Un projet à Oka inquiète Mohawks et Blancs

Louise Leduc
La Presse

Un projet sur l'emplacement d'une ancienne mine, approuvé par le maire d'Oka, suscite des inquiétudes à la fois chez les Mohawks et chez les Blancs. D'autant plus que le terrain est situé sur des terres revendiquées par Kanesatake.

Le maire d'Oka, Richard Lalonde, laisse entendre que tout le monde s'énerve pour rien. Il explique que s'il a confié pour trois mois l'exclusivité de l'ancienne mine de la Saint-Lawrence Colombium à la firme Augyva, c'est tout simplement pour évaluer le potentiel économique des résidus laissés là depuis plus d'une quarantaine d'années.

L'idée, dit M. Lalonde en entrevue, «c'est de décontaminer l'endroit, de le revitaliser et d'en faire un lieu de villégiature, tout simplement».

A priori, le terrain contiendrait des restes de chaux, d'apatite, de magnétite, de niobium et des terres rares.

N'est-il pas problématique de donner le feu vert, du moins pour trois mois, à un projet mené sur des terres revendiquées par les Mohawks? À cela, M. Lalonde répond que «tout est revendiqué, d'Oka jusqu'à Montréal». «Va-t-on s'empêcher de décontaminer pour autant un terrain qui est dans cet état depuis 40 ans?», demande-t-il.

Mais s'il y a de l'argent à y faire? À cela, le maire Lalonde répond qu'il n'est même pas certain que la décontamination soit faisable à un coût acceptable et qu'Augyva s'intéresse simplement au projet «pour pouvoir l'inclure à son curriculum vitae», et non pour y faire de l'argent.

Blancs et Mohawks d'Oka, eux, voient l'affaire d'un oeil plus que suspect, d'autant plus que le terrain est situé à moins d'un kilomètre du projet de mine de Niocan, qu'ils ont combattu ensemble pendant des années.

Pour Ellen Gabriel, militante mohawk, l'autorisation donnée par le maire d'Oka à Augyva est une pure provocation. Le grand chef Paul Nicholas, lui, reste prudent.

Trop tôt

«Pour l'instant, il est trop tôt pour qu'on formule une position officielle sur le dossier. On espère seulement qu'ils n'essaient pas de nous imposer par la bande le projet initial.»

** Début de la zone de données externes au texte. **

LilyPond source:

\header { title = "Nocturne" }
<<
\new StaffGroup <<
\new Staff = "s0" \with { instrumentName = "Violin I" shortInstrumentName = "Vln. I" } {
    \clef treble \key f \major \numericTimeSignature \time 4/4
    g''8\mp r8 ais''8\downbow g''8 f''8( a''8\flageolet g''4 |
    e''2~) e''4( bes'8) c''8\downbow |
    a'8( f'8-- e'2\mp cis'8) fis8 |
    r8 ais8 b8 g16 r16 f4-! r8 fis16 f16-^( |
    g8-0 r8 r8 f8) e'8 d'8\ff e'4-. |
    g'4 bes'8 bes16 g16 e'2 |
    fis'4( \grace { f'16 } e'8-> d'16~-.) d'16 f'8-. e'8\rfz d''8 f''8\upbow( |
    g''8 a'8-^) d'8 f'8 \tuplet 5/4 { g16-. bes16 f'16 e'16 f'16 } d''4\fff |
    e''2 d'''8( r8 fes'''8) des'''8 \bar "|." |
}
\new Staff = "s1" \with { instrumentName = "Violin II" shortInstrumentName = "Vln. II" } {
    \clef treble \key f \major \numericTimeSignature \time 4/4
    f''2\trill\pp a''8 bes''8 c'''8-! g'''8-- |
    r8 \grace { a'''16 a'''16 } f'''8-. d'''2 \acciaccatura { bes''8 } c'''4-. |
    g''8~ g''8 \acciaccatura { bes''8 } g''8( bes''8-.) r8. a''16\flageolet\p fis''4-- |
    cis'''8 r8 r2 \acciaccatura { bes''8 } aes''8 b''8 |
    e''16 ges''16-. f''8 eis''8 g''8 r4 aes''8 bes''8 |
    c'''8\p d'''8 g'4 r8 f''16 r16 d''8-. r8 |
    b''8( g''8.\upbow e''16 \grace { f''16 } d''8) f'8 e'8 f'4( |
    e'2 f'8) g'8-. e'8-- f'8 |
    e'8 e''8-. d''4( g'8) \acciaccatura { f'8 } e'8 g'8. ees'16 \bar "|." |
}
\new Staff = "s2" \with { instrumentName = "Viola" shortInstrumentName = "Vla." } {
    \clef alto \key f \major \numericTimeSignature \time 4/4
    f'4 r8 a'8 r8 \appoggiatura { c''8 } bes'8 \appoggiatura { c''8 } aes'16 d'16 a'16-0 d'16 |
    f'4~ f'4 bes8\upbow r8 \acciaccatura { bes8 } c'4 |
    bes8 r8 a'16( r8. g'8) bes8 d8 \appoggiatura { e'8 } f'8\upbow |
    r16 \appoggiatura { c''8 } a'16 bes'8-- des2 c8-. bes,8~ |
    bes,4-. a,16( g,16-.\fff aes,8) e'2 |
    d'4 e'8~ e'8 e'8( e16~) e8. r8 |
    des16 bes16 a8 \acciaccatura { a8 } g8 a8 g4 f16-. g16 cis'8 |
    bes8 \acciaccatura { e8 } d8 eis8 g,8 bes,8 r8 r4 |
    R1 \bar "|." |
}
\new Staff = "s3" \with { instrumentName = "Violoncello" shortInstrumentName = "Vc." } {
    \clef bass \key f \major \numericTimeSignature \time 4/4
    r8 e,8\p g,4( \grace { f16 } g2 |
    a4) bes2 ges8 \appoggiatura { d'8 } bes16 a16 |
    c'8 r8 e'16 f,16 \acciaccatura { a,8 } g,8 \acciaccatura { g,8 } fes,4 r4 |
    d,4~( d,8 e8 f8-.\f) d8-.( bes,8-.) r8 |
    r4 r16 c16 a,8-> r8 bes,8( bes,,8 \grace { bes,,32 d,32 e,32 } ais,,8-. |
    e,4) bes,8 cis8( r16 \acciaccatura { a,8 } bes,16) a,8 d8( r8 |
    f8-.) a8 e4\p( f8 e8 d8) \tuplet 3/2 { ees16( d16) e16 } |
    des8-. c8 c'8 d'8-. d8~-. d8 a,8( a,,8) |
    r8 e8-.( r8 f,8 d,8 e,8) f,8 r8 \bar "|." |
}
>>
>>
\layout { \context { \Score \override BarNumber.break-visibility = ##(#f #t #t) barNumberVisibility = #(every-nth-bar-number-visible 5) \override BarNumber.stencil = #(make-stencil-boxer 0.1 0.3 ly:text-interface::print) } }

«On a bien peur que, pour Augyva, ce soit une façon de mettre le pied dans la place, sur un terrain revendiqué par les Mohawks, avance Michèle Benoit, porte-parole d'un groupe de citoyens opposé à tout projet de mine. La région d'Oka est une région à vocation agricole et le projet de mine compromet le créneau récréotouristique qu'on s'est donné. Une mine, non seulement ça demande beaucoup d'eau, mais ça risque en plus de rejeter des déchets toxiques, voire radioactifs, et de contaminer la nappe phréatique.»

En janvier, Augyva, cotée en Bourse, a présenté une offre pour acquérir la totalité des actions ordinaires émises et en circulation de Niocan, entreprise qui avait un projet de mine de niobium à Oka. Augyva a finalement renoncé à acheter ces actions.

Les dirigeants d'Augyva ne nous ont pas rappelés, hier. Au ministère des Affaires indiennes, on n'a pu faire de commentaires.

L'été dernier, une autre entreprise - Norfolk - s'est retrouvée au coeur de la tourmente à Kanesatake. Son projet immobilier, en pleine pinède, a failli provoquer un affrontement violent entre le promoteur et les Mohawks. Le gouvernement du Québec a finalement versé 305 000$ à l'entreprise pour qu'elle n'aille pas de l'avant.